[Records Boundary: Start]

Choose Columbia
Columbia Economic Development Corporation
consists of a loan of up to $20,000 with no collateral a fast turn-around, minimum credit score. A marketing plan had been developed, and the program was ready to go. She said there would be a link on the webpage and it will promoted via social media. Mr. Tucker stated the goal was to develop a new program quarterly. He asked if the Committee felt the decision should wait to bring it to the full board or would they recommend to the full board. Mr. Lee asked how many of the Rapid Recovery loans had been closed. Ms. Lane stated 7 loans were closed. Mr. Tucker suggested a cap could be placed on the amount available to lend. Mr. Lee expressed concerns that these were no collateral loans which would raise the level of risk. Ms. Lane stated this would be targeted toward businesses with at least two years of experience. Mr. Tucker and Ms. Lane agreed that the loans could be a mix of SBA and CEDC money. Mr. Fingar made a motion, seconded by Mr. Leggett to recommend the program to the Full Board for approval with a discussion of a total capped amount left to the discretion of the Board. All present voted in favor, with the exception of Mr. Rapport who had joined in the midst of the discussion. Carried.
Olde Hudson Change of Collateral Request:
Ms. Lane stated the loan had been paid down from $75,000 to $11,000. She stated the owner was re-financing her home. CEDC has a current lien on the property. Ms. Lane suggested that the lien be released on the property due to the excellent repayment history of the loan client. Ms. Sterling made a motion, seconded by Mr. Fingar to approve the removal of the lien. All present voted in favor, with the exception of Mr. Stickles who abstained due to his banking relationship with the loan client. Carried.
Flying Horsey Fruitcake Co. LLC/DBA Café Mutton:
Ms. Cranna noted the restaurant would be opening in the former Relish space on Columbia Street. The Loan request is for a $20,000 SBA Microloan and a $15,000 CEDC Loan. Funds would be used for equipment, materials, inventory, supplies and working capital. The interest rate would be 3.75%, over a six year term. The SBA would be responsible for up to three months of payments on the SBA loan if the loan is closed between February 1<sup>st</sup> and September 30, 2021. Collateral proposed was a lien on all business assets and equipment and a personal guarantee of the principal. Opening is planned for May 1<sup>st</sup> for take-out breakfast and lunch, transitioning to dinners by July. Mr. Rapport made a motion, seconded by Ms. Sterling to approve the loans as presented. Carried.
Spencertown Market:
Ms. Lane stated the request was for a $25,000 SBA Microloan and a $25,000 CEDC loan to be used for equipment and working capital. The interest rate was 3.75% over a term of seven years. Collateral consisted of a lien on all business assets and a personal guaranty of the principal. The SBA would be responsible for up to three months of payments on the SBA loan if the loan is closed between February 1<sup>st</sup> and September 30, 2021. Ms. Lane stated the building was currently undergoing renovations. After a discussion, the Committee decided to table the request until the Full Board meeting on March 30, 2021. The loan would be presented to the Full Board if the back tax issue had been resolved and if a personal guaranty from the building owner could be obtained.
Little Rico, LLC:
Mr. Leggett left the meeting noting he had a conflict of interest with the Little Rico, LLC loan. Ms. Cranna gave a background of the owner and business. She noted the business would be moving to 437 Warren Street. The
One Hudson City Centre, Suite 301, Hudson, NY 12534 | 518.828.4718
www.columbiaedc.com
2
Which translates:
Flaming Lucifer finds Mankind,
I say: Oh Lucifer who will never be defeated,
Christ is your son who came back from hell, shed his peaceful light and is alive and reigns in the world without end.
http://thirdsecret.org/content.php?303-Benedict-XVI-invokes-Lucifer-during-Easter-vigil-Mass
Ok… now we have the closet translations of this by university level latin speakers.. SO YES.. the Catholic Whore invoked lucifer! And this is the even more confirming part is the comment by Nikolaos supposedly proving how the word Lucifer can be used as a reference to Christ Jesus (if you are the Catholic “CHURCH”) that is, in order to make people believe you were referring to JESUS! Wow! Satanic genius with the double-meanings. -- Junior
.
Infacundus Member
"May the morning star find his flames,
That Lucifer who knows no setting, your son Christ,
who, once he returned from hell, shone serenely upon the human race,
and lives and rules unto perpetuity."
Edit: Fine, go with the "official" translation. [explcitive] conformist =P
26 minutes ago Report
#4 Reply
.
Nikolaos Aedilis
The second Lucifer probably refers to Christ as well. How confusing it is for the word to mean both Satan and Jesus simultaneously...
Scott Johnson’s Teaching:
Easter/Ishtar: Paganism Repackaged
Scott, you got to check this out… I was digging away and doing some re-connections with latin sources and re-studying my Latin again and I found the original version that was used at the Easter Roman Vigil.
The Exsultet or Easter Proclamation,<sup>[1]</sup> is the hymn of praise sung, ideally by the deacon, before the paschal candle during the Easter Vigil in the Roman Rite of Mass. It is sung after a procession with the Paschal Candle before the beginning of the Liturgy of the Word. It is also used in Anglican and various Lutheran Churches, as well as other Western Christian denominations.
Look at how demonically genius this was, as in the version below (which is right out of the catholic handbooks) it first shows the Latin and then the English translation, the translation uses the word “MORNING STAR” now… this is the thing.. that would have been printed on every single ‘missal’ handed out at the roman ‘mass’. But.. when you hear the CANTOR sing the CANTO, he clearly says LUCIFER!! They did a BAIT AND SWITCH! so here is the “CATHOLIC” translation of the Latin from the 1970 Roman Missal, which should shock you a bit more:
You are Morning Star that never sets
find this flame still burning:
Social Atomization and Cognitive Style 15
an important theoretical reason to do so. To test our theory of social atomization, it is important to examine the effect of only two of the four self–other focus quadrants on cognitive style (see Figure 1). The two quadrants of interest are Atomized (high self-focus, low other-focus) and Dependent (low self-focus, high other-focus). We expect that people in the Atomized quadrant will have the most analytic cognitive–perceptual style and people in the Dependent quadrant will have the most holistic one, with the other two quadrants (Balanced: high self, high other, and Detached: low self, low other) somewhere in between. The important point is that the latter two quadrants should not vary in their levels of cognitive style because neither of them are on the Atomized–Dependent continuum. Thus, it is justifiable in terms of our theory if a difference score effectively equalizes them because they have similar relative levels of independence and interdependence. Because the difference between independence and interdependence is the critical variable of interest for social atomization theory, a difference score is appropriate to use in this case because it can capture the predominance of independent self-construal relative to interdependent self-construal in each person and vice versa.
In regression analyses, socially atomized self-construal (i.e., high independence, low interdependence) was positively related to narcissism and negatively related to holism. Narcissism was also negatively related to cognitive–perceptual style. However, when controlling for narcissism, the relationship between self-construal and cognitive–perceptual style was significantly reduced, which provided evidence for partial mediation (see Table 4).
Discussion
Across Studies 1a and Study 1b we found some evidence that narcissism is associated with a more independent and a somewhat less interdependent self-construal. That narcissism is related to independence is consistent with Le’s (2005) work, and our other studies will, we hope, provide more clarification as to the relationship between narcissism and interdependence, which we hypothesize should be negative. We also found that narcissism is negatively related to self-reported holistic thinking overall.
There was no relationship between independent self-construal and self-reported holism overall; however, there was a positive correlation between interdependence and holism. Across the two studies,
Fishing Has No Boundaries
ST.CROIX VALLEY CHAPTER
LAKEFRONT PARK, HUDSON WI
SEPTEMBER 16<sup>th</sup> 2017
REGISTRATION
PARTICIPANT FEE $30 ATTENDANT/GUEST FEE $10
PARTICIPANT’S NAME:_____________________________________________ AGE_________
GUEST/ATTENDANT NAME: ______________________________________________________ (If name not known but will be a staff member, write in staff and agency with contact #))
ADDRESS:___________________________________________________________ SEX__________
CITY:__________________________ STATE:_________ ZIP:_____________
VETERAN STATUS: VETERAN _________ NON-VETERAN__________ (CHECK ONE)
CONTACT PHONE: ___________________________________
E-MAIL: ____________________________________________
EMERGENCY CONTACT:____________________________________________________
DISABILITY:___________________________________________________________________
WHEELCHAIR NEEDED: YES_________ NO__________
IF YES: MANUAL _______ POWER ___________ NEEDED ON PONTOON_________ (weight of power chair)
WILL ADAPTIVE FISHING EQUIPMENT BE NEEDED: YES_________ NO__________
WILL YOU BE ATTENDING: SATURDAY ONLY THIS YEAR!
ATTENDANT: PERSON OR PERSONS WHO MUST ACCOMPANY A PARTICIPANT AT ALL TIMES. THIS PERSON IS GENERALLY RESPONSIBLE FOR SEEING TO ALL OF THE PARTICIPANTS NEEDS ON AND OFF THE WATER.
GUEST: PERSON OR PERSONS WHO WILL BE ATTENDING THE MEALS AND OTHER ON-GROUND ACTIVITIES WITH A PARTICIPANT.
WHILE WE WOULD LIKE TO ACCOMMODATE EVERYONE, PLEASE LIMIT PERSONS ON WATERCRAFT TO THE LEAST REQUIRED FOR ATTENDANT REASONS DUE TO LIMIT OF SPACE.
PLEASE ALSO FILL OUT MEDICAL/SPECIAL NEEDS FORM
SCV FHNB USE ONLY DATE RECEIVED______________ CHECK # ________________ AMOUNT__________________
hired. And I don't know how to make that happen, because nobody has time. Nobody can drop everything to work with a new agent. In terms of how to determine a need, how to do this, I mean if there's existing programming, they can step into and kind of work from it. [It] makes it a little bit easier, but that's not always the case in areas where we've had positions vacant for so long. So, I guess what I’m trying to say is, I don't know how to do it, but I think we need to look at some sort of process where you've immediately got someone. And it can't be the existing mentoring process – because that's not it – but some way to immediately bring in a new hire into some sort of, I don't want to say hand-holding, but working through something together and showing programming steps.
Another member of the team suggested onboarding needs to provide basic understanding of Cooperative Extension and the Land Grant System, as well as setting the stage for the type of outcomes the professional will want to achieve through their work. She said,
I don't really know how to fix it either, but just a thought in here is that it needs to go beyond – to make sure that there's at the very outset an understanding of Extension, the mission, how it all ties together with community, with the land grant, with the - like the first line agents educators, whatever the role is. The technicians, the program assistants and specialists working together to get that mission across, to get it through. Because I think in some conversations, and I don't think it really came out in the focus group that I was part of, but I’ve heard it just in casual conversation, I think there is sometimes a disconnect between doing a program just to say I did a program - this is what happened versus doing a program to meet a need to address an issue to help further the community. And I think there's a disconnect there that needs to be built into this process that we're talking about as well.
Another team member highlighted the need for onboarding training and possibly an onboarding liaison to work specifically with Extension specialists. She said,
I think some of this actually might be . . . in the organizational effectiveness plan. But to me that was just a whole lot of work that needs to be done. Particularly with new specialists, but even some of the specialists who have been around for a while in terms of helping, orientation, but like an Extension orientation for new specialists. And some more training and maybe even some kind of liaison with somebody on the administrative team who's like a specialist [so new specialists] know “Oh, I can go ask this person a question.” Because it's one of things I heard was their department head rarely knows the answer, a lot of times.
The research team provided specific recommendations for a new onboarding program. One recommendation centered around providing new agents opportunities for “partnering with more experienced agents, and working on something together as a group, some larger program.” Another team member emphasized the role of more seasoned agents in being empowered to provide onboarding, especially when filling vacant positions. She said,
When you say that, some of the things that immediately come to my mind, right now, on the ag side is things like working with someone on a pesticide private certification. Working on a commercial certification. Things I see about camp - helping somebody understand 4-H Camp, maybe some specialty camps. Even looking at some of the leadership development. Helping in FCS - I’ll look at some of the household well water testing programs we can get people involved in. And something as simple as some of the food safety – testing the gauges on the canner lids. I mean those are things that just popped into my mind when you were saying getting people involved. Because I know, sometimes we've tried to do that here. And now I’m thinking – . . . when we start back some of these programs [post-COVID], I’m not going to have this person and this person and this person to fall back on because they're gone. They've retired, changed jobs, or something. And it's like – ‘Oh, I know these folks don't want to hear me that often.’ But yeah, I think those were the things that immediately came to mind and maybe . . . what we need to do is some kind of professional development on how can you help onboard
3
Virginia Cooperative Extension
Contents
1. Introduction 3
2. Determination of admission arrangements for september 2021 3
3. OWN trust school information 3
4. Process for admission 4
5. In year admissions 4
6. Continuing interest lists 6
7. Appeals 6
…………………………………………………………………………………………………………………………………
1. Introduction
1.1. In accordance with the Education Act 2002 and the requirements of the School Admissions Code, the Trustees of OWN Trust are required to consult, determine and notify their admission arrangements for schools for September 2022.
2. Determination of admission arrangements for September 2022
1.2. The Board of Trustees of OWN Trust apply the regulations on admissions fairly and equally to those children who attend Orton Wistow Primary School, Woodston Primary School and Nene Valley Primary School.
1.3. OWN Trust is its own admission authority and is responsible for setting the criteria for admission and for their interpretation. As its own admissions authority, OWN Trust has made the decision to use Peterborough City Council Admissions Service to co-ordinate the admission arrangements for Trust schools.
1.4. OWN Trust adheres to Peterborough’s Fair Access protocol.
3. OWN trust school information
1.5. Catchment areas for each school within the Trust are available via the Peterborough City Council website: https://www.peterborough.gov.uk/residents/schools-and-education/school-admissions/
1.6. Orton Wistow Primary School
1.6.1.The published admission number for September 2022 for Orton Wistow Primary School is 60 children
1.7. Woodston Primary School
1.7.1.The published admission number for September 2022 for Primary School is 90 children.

[Records Boundary: End]

The task
Check each line above for the string "reported" and show the ones that have it.

Exercise answer
Across Studies 1a and Study 1b we found some evidence that narcissism is associated with a more independent and a somewhat less interdependent self-construal. That narcissism is related to independence is consistent with Le’s (2005) work, and our other studies will, we hope, provide more clarification as to the relationship between narcissism and interdependence, which we hypothesize should be negative. We also found that narcissism is negatively related to self-reported holistic thinking overall.
There was no relationship between independent self-construal and self-reported holism overall; however, there was a positive correlation between interdependence and holism. Across the two studies,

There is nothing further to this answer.